You can have all the coal you want. 

I grew up in coal country and we heated the house with it. 

If I never see another soot covered car, yard, snow or clothes on the clothes line again that will be just fine with me.


----------



## herd (Jan 24, 2014)

Come on over to West Virginia and you can fill your van up many times over right off the side of the interstate or by any railroad track. No gold here unfortunately, but lots of coal.


----------



## resabed01 (Jan 24, 2014)

artart47 said:


> I stopped today on the way home from work and kept filling my shirt like a basket in front of me with good ol Wyoming low sulphur coal and throwing it in the back of my van! Got out of there before homelandsecurity called out the drones.

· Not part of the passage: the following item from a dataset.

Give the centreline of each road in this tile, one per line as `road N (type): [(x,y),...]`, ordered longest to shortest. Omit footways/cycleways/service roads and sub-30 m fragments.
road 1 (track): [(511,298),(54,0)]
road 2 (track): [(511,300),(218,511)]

Wouldn't it be better if you got yourself some 5 gallon pails instead of using your shirt?


----------



## AndyWilliams (Jan 24, 2014)

resabed01 said:


> artart47 said:
> 
> 
> > I stopped today on the way home from work and kept filling my shirt like a basket in front of me with good ol Wyoming low sulphur coal and throwing it in the back of my van! Got out of there before homelandsecurity called out the drones.
> ...


Depends on how big one is!


----------



## artart47 (Jan 24, 2014)

Hi !
Monday a truck full of five gallon buckets is supposed to jacknife, I'm gonna grab a few. Ha Ha!
artart47


----------



## Anonymous (Jan 25, 2014)

There's nothing like a real coal fire on a cold winter's night though.

Can't beat it.


----------